An email from communications staff following a scrum with reporters noted: "This will be an issue. For both minister and the case."

In a subsequent conversation with Miller, Cameron said he was told the premier "was a reasonable guy," that he'd had a "bad week" and that Miller believed "he would 'come around' and recognize what he had done."

But Miller's affidavit also disputes those allegations by Cameron.

"Mr. Cameron was upset and I said words to the effect of 'it has been a bad week' and 'this too shall pass.' I also emphasized that it was unfortunate that arguments had been advanced in the province's briefs without the responsible ministers being informed and asked for instructions."

Cameron asked the clerk of the executive council for an apology, but one never came. Miller later told him the government needed a scapegoat but that he didn't think it would be him, according to the affidavit, something Miller also denies in his affidavit. Miller alleges Cameron failed to follow instructions.

"It is evident that Mr. Cameron followed his own course in his argument, and deviated significantly from the direction I had provided him in my email that morning [of the hearing]," said the affidavit.

Miller goes on to say he was "startled" to read the submissions Cameron made in court "because I did not authorize Mr. Cameron to make them."

On Dec. 5, 2016, Cameron was told the file was being reassigned, but that it was expected he would continue to work on his other files. Publicly, however, government officials would not say if Cameron had been punished or if his employment situation had changed. Fifteen days later, with a new lawyer on the file, the sovereignty argument was withdrawn as McNeil had a face-to-face meeting with Mi'kmaw chiefs to try to distance his government from the argument.

'We met our obligation,' says premier

Speaking to reporters following the opening day of the legislature, McNeil said he and members of his government have been completely forthright about how the situation played out.
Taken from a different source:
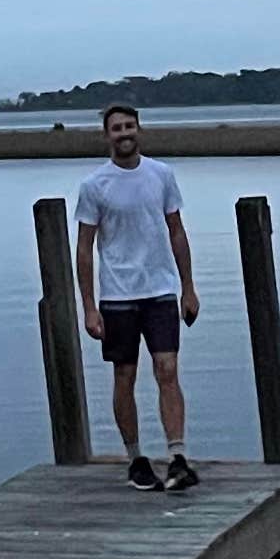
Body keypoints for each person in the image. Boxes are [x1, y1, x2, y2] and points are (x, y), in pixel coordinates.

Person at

"That was not the argument of the government. So let me be clear: we've continued to say, which I've said from Day 1, we have a duty to consult and we met our obligation. That was it. Period."
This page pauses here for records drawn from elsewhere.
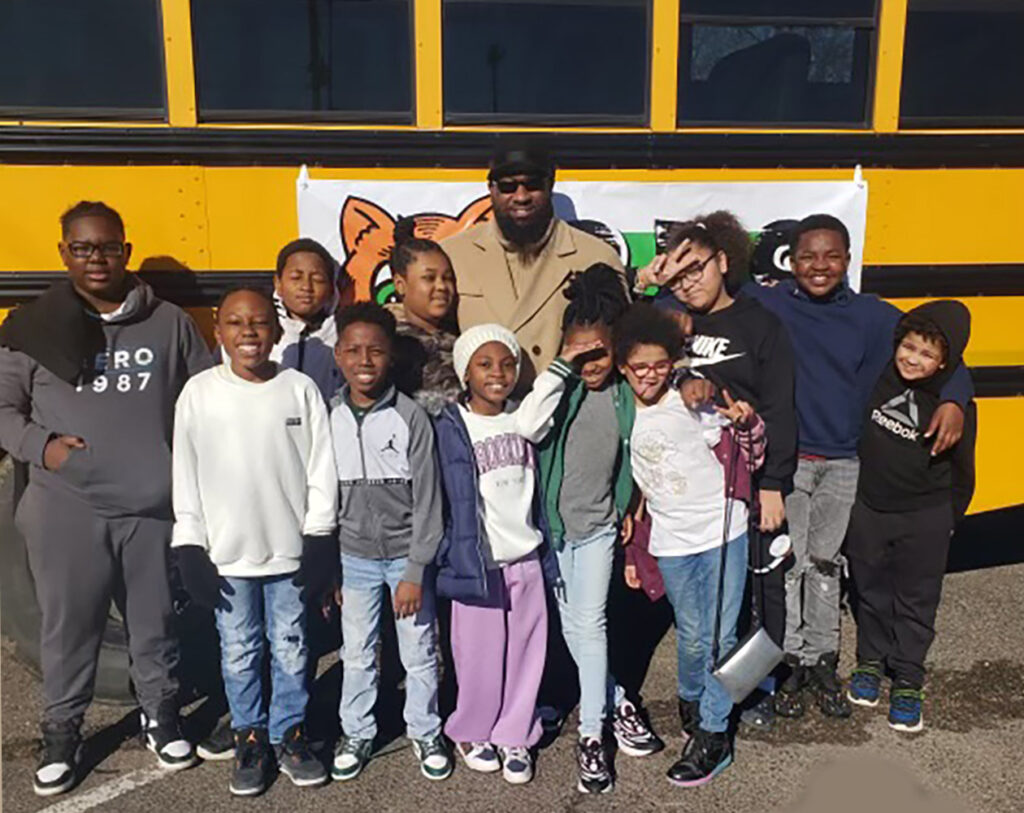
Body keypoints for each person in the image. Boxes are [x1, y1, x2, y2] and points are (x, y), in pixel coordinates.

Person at [650, 213, 973, 719]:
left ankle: (821, 658)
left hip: (845, 462)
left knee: (826, 564)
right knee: (788, 563)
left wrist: (954, 397)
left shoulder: (871, 315)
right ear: (790, 261)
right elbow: (688, 304)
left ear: (848, 259)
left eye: (831, 256)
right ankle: (789, 659)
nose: (819, 266)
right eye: (807, 256)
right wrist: (660, 295)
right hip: (792, 459)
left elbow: (936, 345)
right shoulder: (770, 302)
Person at [0, 201, 208, 796]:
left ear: (126, 251)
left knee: (154, 622)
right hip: (68, 506)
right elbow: (4, 409)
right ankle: (62, 732)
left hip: (150, 507)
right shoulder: (32, 327)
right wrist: (44, 449)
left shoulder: (168, 322)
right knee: (69, 627)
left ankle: (160, 716)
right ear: (63, 253)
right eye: (83, 248)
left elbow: (203, 399)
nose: (97, 258)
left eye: (108, 247)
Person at [171, 287, 338, 797]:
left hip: (288, 550)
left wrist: (319, 535)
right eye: (236, 323)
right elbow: (186, 473)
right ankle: (249, 734)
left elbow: (320, 468)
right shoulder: (199, 393)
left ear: (277, 329)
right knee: (239, 649)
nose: (249, 332)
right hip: (226, 555)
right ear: (218, 329)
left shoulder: (298, 389)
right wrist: (189, 543)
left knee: (292, 645)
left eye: (261, 322)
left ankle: (289, 731)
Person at [636, 211, 797, 729]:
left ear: (723, 261)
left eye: (697, 269)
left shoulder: (761, 323)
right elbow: (620, 339)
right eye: (678, 275)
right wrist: (648, 283)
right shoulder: (665, 318)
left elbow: (780, 405)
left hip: (745, 478)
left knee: (754, 595)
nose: (688, 283)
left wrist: (773, 485)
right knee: (704, 613)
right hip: (682, 490)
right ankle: (707, 694)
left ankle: (749, 687)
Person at [432, 324, 599, 785]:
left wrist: (563, 365)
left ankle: (516, 734)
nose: (498, 373)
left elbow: (539, 409)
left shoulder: (523, 417)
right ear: (465, 373)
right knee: (478, 656)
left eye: (508, 364)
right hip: (478, 564)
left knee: (527, 651)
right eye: (485, 365)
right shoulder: (451, 425)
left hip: (526, 557)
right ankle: (472, 730)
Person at [616, 303, 765, 787]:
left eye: (661, 365)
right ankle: (692, 697)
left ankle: (714, 734)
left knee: (721, 635)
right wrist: (633, 548)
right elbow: (633, 490)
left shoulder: (691, 398)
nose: (650, 375)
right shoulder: (619, 411)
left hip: (723, 529)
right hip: (671, 540)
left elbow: (744, 446)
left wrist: (744, 422)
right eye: (639, 366)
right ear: (623, 367)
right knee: (693, 634)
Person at [535, 264, 663, 794]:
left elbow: (637, 451)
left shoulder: (622, 395)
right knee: (575, 628)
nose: (590, 363)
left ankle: (591, 736)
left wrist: (630, 502)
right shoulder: (556, 391)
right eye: (578, 353)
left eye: (600, 353)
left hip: (598, 529)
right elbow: (528, 428)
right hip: (552, 531)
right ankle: (619, 699)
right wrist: (558, 372)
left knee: (589, 624)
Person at [328, 302, 451, 783]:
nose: (364, 360)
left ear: (391, 356)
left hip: (405, 559)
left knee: (418, 652)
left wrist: (416, 571)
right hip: (353, 559)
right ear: (338, 355)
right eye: (353, 350)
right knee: (357, 652)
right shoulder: (328, 416)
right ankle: (356, 732)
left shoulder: (410, 417)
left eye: (376, 351)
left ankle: (425, 730)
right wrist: (331, 567)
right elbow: (322, 498)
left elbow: (429, 502)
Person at [845, 301, 976, 733]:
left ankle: (908, 676)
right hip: (870, 506)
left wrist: (949, 517)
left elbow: (963, 469)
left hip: (925, 514)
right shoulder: (879, 375)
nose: (913, 359)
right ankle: (870, 660)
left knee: (917, 598)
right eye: (908, 346)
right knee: (870, 588)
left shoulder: (954, 404)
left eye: (927, 354)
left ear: (945, 363)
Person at [442, 143, 627, 390]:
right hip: (483, 407)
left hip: (566, 405)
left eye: (533, 185)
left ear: (550, 185)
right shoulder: (454, 254)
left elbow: (626, 342)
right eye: (508, 187)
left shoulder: (595, 256)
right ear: (491, 189)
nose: (521, 197)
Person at [386, 217, 461, 416]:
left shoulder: (463, 338)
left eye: (447, 278)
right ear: (400, 284)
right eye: (429, 278)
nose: (442, 286)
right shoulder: (389, 344)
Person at [271, 237, 348, 403]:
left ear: (331, 287)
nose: (306, 287)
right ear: (278, 283)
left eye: (317, 279)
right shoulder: (263, 331)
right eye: (295, 277)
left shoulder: (344, 333)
McNeil would not say if someone in government asked Cameron to remove the submission before the argument was made in court. He would also not say if Cameron was acting alone or when the government might release the legal fees it's paid trying to keep the documents from being publicly released.

'My reputation has been shattered,' says Cameron

Cameron said a third-party review of the file was conducted and he participated "because it appeared to me at the time to be the quickest way to restore my reputation." The report was completed and presented to government, but according to his affidavit, Cameron was never given a copy.

"The foregoing events have been extremely distressing and upsetting to me," he said in the affidavit.

"My reputation has been shattered, and I have lost significant economic opportunities."

None of the allegations has been proven in court.

Tories allege coverup

McNeil said he's always told the public "exactly what I know and what I knew" about the matter, but Tory Leader Tim Houston said the documents released Thursday suggest "an effort to cover up what actually happened."

"Mr. Cameron was a faithful civil servant for a long time, very well-respected lawyer and it's just a shame that his reputation has been put on the line by a premier and group of people that certainly were just looking to protect their own political skin from what we can see," he said.